**Haber Metni**
==============================

GÜNDEM - 19 Ocak 2019 Cumartesi 13:31

Bakan Kurum: 'Plastik poşet kullanımı yüzde 65 azaldı'

A
A
A
Bakan Kurum: 'Plastik poşet kullanımı yüzde 65 azaldı'

Çevre ve Şehircilik Bakanı Murat Kurum, alışveriş poşetlerinin ücretli hale getirilmesinden sonra kullanım oranının ilk 15 günde yüzde 60-65 oranında azaldığını belirterek, "Hedefimiz şu an kişi başı 440 olan poşet sayısını 2023’te 40'a düşürmek" dedi. Bakan Kurum, Türkiye Emlak Katılım Bankasının tekrar faaliyete başlaması için yoğun çalışmalar yürüttüklerini de söyledi.

Çevre ve Şehircilik Bakanı Murat Kurum, Antalya'nın turizm bölgesi Belek'te bir otelde düzenlenen '2023'e Doğru Türkiye'de Çevre ve Şehirciliğin Geleceği' isimli toplantıya katıldı. Toplantının amacından bahseden Bakan Kurum, bakanlığa bağlı tüm kurumların bu toplantıda birbirleriyle uyumlu hale gelerek, istişare içinde olacaklarını bildirdi. Kurum, "Bu anlamda bu toplantıyı önemsiyoruz. Bakanlık olarak önümüzdeki süreçte ülkemizin, şehirlerimizin bizden çok beklentisi var. Buradaki her müdürümüz bulunduğu ilde bakanlığımızın yaptığı işleri temsil ediyor. Onun için bize sunacağınız öneriler çok önemli" dedi.

Millet bahçeleri

Başarının sırrının, hedefi durmadan takip etmek olduğunu ifade eden Kurum, plansız hedefin sadece dilekten ibaret olduğunu kaydetti. Yaptıkları her işte plan yapmaları gerektiğine dikkat çeken Bakan Kurum, "Bugün kentsel dönüşümde de, millet bahçelerini de konuşacağız. Plan yapmamız gerekiyor. Cumhurbaşkanımızın belirlediği bir hedef var. 2023 Türkiyesi. Ekonomide ve ihracatta öncü, şehircilikte dünya markası ülke olmak istiyoruz. Hedefimizdeki yolu aydınlatan 2023 vizyonumuz var. Bu anlamda en önemli gündem maddemizde çevreye duyarlı şehirlerimizdir.

==============================

**Sağlanan Malzeme**
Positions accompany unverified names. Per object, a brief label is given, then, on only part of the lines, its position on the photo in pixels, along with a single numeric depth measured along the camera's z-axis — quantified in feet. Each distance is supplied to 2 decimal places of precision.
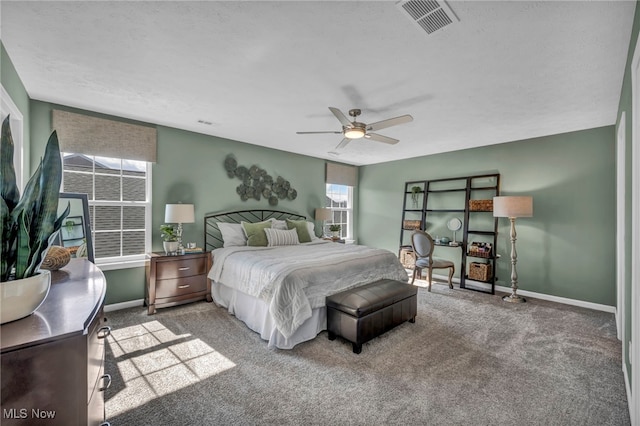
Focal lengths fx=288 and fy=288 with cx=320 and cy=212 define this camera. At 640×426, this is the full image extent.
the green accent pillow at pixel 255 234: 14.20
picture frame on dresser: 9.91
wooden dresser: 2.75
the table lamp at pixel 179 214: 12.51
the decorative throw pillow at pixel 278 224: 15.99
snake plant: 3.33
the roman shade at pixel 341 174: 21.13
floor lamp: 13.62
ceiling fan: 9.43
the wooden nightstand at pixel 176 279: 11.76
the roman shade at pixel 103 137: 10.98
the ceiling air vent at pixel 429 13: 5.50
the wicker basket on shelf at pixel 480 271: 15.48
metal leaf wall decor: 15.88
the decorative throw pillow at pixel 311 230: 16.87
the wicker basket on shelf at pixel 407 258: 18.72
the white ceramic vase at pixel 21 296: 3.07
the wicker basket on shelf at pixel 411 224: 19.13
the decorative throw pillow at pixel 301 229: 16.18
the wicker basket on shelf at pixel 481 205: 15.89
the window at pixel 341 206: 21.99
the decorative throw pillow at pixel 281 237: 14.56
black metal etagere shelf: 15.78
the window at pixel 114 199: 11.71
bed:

==============================

**Görev Maddesi 1**
Haber metnine göre Bakan Kurum, kişi başına düşen poşet sayısını 2023 yılında kaça indirmeyi hedeflediklerini belirtmiştir?
**Görev Maddesi 2**
Haber metninde adı geçen yer adlarını (ülke, il ve bölge adları) eksiksiz sıralayınız.
Malzeme, başka bir kaynaktan alınmıştır.

**Görev Yanıtı 1**
Kişi başına düşen poşet sayısının 2023'te 40'a indirilmesi hedeflenmektedir.

**Görev Yanıtı 2**
Türkiye, Antalya, Belek